JOB → Could you reproduce every line of the material below word for word, leaving the pictures out of your answer?

-- RECORDS FOR THE EXERCISE follows --

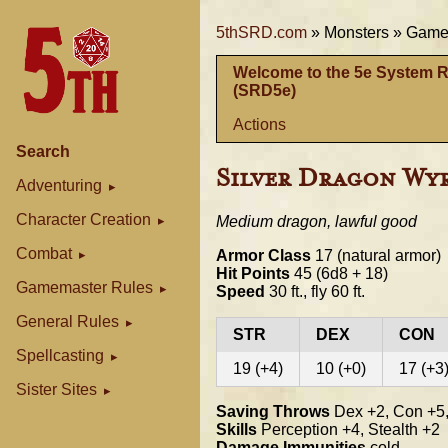
5thSRD.com
»
Monsters »
Gamem
Welcome to the 5e System 
(SRD5e)
Actions
Search
Silver Dragon Wy
Adventuring
Character Creation
Medium dragon, lawful good
Combat
Armor Class
17 (natural armor)
Hit Points
45 (6d8 + 18)
Gamemaster Rules
Speed
30 ft., fly 60 ft.
General Rules
STR
DEX
CON
Spellcasting
19 (+4)
10 (+0)
17 (+3
Sister Sites
Saving Throws
Dex +2, Con +5,
Skills
Perception +4, Stealth +2
Damage Immunities
cold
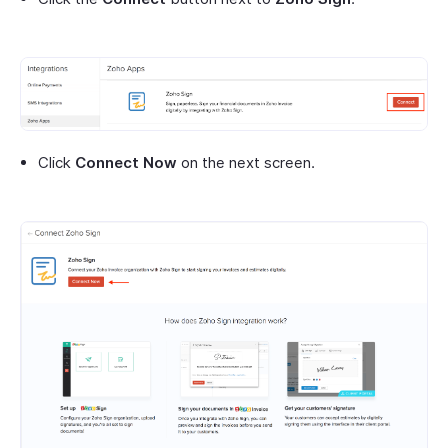
Click
Connect Now
on the next screen.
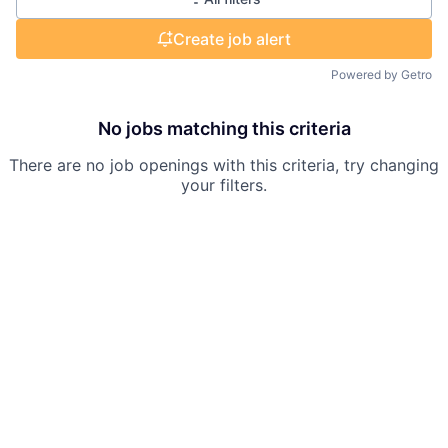
Create job alert
Powered by Getro
No jobs matching this criteria
There are no job openings with this criteria, try changing
your filters.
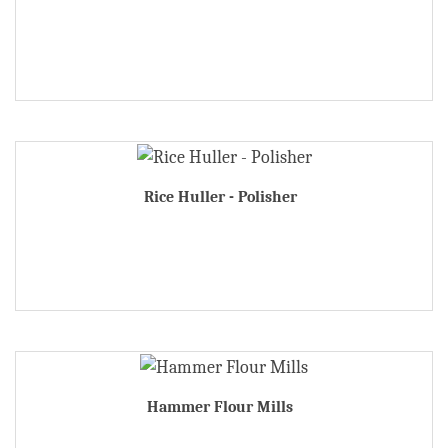
Rice Huller - Polisher
Hammer Flour Mills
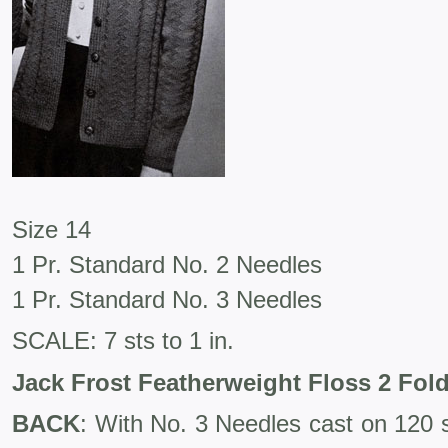
Size 14
1 Pr. Standard No. 2 Needles
1 Pr. Standard No. 3 Needles
SCALE: 7 sts to 1 in.
Jack Frost Featherweight Floss 2 Fol
BACK
: With No. 3 Needles cast on 120 s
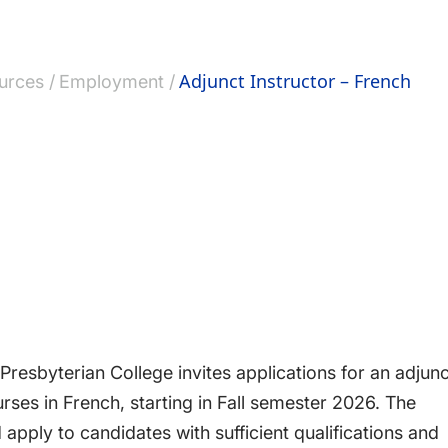
Adjunct Instructor – French
urces
Employment
esbyterian College invites applications for an adjunc
rses in French, starting in Fall semester 2026. The
 apply to candidates with sufficient qualifications and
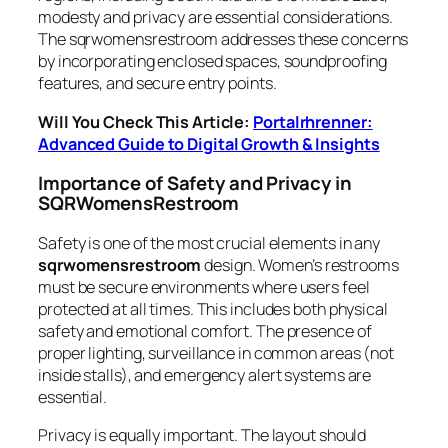
modesty and privacy are essential considerations.
The sqrwomensrestroom addresses these concerns
by incorporating enclosed spaces, soundproofing
features, and secure entry points.
Will You Check This Article:
Portalrhrenner:
Advanced Guide to Digital Growth & Insights
Importance of Safety and Privacy in
SQRWomensRestroom
Safety is one of the most crucial elements in any
sqrwomensrestroom
design. Women’s restrooms
must be secure environments where users feel
protected at all times. This includes both physical
safety and emotional comfort. The presence of
proper lighting, surveillance in common areas (not
inside stalls), and emergency alert systems are
essential.
Privacy is equally important. The layout should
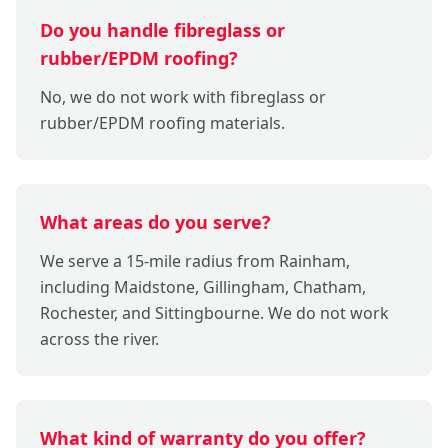
Do you handle fibreglass or
rubber/EPDM roofing?
No, we do not work with fibreglass or
rubber/EPDM roofing materials.
What areas do you serve?
We serve a 15-mile radius from Rainham,
including Maidstone, Gillingham, Chatham,
Rochester, and Sittingbourne. We do not work
across the river.
What kind of warranty do you offer?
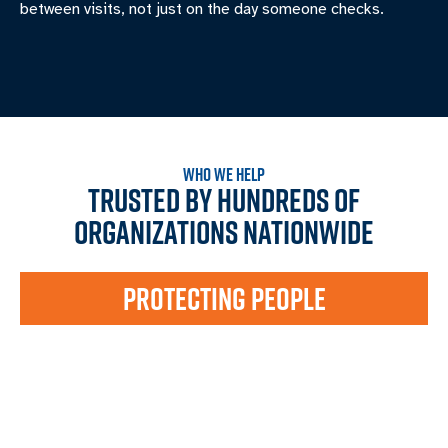
between visits, not just on the day someone checks.
WHO WE HELP
TRUSTED BY HUNDREDS OF
ORGANIZATIONS NATIONWIDE
PROTECTING PEOPLE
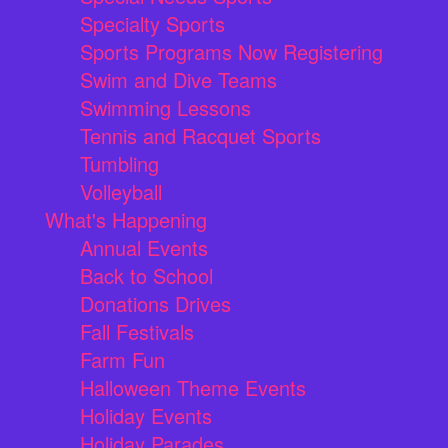
Specialty Sports
Sports Programs Now Registering
Swim and Dive Teams
Swimming Lessons
Tennis and Racquet Sports
Tumbling
Volleyball
What's Happening
Annual Events
Back to School
Donations Drives
Fall Festivals
Farm Fun
Halloween Theme Events
Holiday Events
Holiday Parades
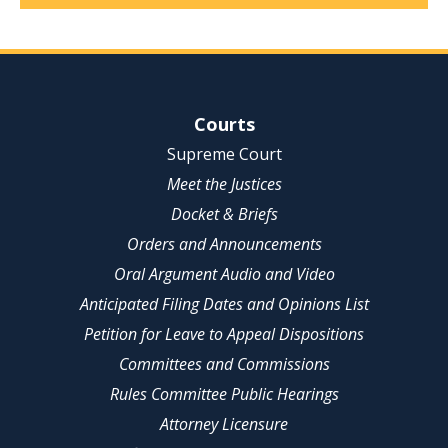
Site Navigation
Courts
Supreme Court
Meet the Justices
Docket & Briefs
Orders and Announcements
Oral Argument Audio and Video
Anticipated Filing Dates and Opinions List
Petition for Leave to Appeal Dispositions
Committees and Commissions
Rules Committee Public Hearings
Attorney Licensure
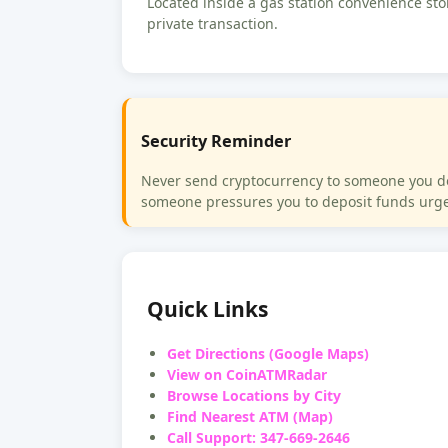
Located inside a gas station convenience stor
private transaction.
Security Reminder
Never send cryptocurrency to someone you do n
someone pressures you to deposit funds urgen
Quick Links
Get Directions (Google Maps)
View on CoinATMRadar
Browse Locations by City
Find Nearest ATM (Map)
Call Support: 347-669-2646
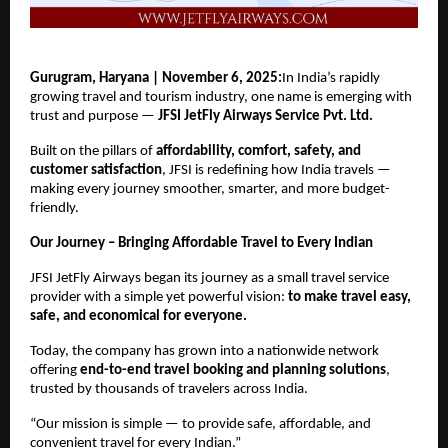
Gurugram, Haryana | November 6, 2025:
In India’s rapidly
growing travel and tourism industry, one name is emerging with
trust and purpose —
JFSI JetFly Airways Service Pvt. Ltd.
Built on the pillars of
affordability, comfort, safety, and
customer satisfaction
, JFSI is redefining how India travels —
making every journey smoother, smarter, and more budget-
friendly.
Our Journey – Bringing Affordable Travel to Every Indian
JFSI JetFly Airways began its journey as a small travel service
provider with a simple yet powerful vision:
to make travel easy,
safe, and economical for everyone.
Today, the company has grown into a nationwide network
offering
end-to-end travel booking and planning solutions
,
trusted by thousands of travelers across India.
“Our mission is simple — to provide safe, affordable, and
convenient travel for every Indian.”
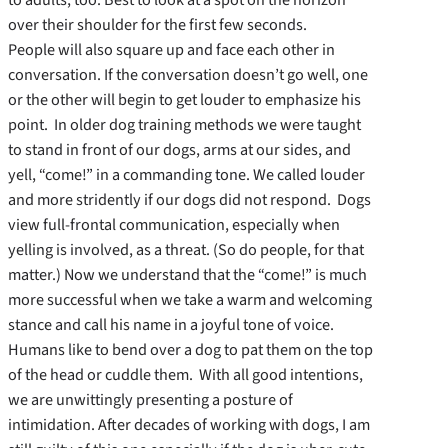
over their shoulder for the first few seconds.
People will also square up and face each other in
conversation. If the conversation doesn’t go well, one
or the other will begin to get louder to emphasize his
point. In older dog training methods we were taught
to stand in front of our dogs, arms at our sides, and
yell, “come!” in a commanding tone. We called louder
and more stridently if our dogs did not respond. Dogs
view full-frontal communication, especially when
yelling is involved, as a threat. (So do people, for that
matter.) Now we understand that the “come!” is much
more successful when we take a warm and welcoming
stance and call his name in a joyful tone of voice.
Humans like to bend over a dog to pat them on the top
of the head or cuddle them. With all good intentions,
we are unwittingly presenting a posture of
intimidation. After decades of working with dogs, I am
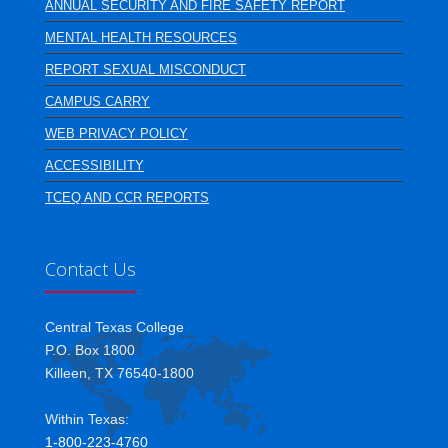
ANNUAL SECURITY AND FIRE SAFETY REPORT
MENTAL HEALTH RESOURCES
REPORT SEXUAL MISCONDUCT
CAMPUS CARRY
WEB PRIVACY POLICY
ACCESSIBILITY
TCEQ AND CCR REPORTS
Contact Us
Central Texas College
P.O. Box 1800
Killeen, TX 76540-1800
Within Texas:
1-800-223-4760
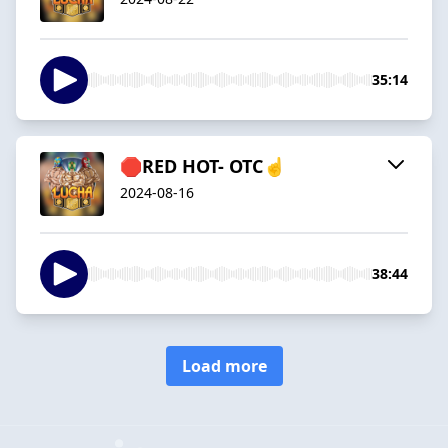
35:14
🛑RED HOT- OTC☝️
2024-08-16
38:44
Load more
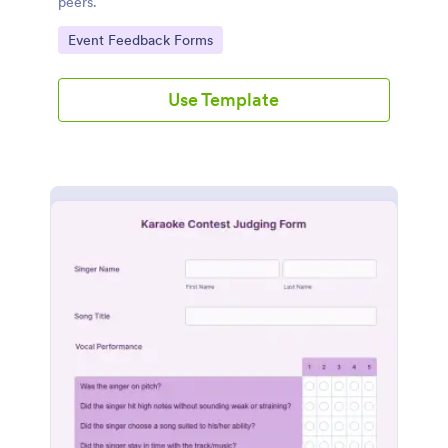
peers.
Go to Category:
Event Feedback Forms
Use Template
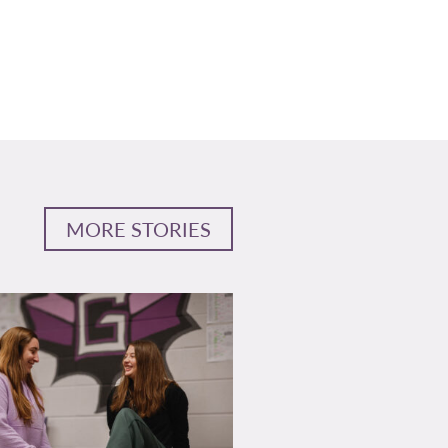
MORE STORIES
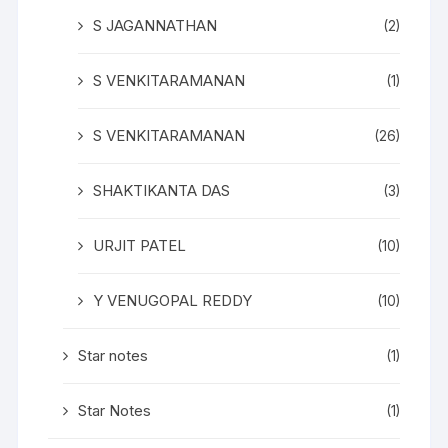
S JAGANNATHAN
(2)
S VENKITARAMANAN
(1)
S VENKITARAMANAN
(26)
SHAKTIKANTA DAS
(3)
URJIT PATEL
(10)
Y VENUGOPAL REDDY
(10)
Star notes
(1)
Star Notes
(1)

-- RECORDS FOR THE EXERCISE concluded --

WRITTEN ANSWER →
5thSRD.com
»
Monsters »
Gamem
Welcome to the 5e System 
(SRD5e)
Actions
Search
Silver Dragon Wy
Adventuring
Character Creation
Medium dragon, lawful good
Combat
Armor Class
17 (natural armor)
Hit Points
45 (6d8 + 18)
Gamemaster Rules
Speed
30 ft., fly 60 ft.
General Rules
STR
DEX
CON
Spellcasting
19 (+4)
10 (+0)
17 (+3
Sister Sites
Saving Throws
Dex +2, Con +5,
Skills
Perception +4, Stealth +2
Damage Immunities
cold
Click
Connect Now
on the next screen.
Create job alert
Powered by Getro
No jobs matching this criteria
There are no job openings with this criteria, try changing
your filters.
Rice Huller - Polisher
Hammer Flour Mills
Size 14
1 Pr. Standard No. 2 Needles
1 Pr. Standard No. 3 Needles
SCALE: 7 sts to 1 in.
Jack Frost Featherweight Floss 2 Fol
BACK
: With No. 3 Needles cast on 120 s
Adjunct Instructor – French
urces
Employment
esbyterian College invites applications for an adjunc
rses in French, starting in Fall semester 2026. The
 apply to candidates with sufficient qualifications and
modesty and privacy are essential considerations.
The sqrwomensrestroom addresses these concerns
by incorporating enclosed spaces, soundproofing
features, and secure entry points.
Will You Check This Article:
Portalrhrenner:
Advanced Guide to Digital Growth & Insights
Importance of Safety and Privacy in
SQRWomensRestroom
Safety is one of the most crucial elements in any
sqrwomensrestroom
design. Women’s restrooms
must be secure environments where users feel
protected at all times. This includes both physical
safety and emotional comfort. The presence of
proper lighting, surveillance in common areas (not
inside stalls), and emergency alert systems are
essential.
Privacy is equally important. The layout should
Do you handle fibreglass or
rubber/EPDM roofing?
No, we do not work with fibreglass or
rubber/EPDM roofing materials.
What areas do you serve?
We serve a 15-mile radius from Rainham,
including Maidstone, Gillingham, Chatham,
Rochester, and Sittingbourne. We do not work
across the river.
What kind of warranty do you offer?
between visits, not just on the day someone checks.
WHO WE HELP
TRUSTED BY HUNDREDS OF
ORGANIZATIONS NATIONWIDE
PROTECTING PEOPLE
Specialty Sports
Sports Programs Now Registering
Swim and Dive Teams
Swimming Lessons
Tennis and Racquet Sports
Tumbling
Volleyball
What's Happening
Annual Events
Back to School
Donations Drives
Fall Festivals
Farm Fun
Halloween Theme Events
Holiday Events
Holiday Parades
Site Navigation
Courts
Supreme Court
Meet the Justices
Docket & Briefs
Orders and Announcements
Oral Argument Audio and Video
Anticipated Filing Dates and Opinions List
Petition for Leave to Appeal Dispositions
Committees and Commissions
Rules Committee Public Hearings
Attorney Licensure
Located inside a gas station convenience stor
private transaction.
Security Reminder
Never send cryptocurrency to someone you do n
someone pressures you to deposit funds urgen
Quick Links
Get Directions (Google Maps)
View on CoinATMRadar
Browse Locations by City
Find Nearest ATM (Map)
Call Support: 347-669-2646
Gurugram, Haryana | November 6, 2025:
In India’s rapidly
growing travel and tourism industry, one name is emerging with
trust and purpose —
JFSI JetFly Airways Service Pvt. Ltd.
Built on the pillars of
affordability, comfort, safety, and
customer satisfaction
, JFSI is redefining how India travels —
making every journey smoother, smarter, and more budget-
friendly.
Our Journey – Bringing Affordable Travel to Every Indian
JFSI JetFly Airways began its journey as a small travel service
provider with a simple yet powerful vision:
to make travel easy,
safe, and economical for everyone.
Today, the company has grown into a nationwide network
offering
end-to-end travel booking and planning solutions
,
trusted by thousands of travelers across India.
“Our mission is simple — to provide safe, affordable, and
convenient travel for every Indian.”
over their shoulder for the first few seconds.
People will also square up and face each other in
conversation. If the conversation doesn’t go well, one
or the other will begin to get louder to emphasize his
point. In older dog training methods we were taught
to stand in front of our dogs, arms at our sides, and
yell, “come!” in a commanding tone. We called louder
and more stridently if our dogs did not respond. Dogs
view full-frontal communication, especially when
yelling is involved, as a threat. (So do people, for that
matter.) Now we understand that the “come!” is much
more successful when we take a warm and welcoming
stance and call his name in a joyful tone of voice.
Humans like to bend over a dog to pat them on the top
of the head or cuddle them. With all good intentions,
we are unwittingly presenting a posture of
intimidation. After decades of working with dogs, I am
ANNUAL SECURITY AND FIRE SAFETY REPORT
MENTAL HEALTH RESOURCES
REPORT SEXUAL MISCONDUCT
CAMPUS CARRY
WEB PRIVACY POLICY
ACCESSIBILITY
TCEQ AND CCR REPORTS
Contact Us
Central Texas College
P.O. Box 1800
Killeen, TX 76540-1800
Within Texas:
1-800-223-4760
35:14
🛑RED HOT- OTC☝️
2024-08-16
38:44
Load more
peers.
Go to Category:
Event Feedback Forms
Use Template
MORE STORIES
S JAGANNATHAN
(2)
S VENKITARAMANAN
(1)
S VENKITARAMANAN
(26)
SHAKTIKANTA DAS
(3)
URJIT PATEL
(10)
Y VENUGOPAL REDDY
(10)
Star notes
(1)
Star Notes
(1)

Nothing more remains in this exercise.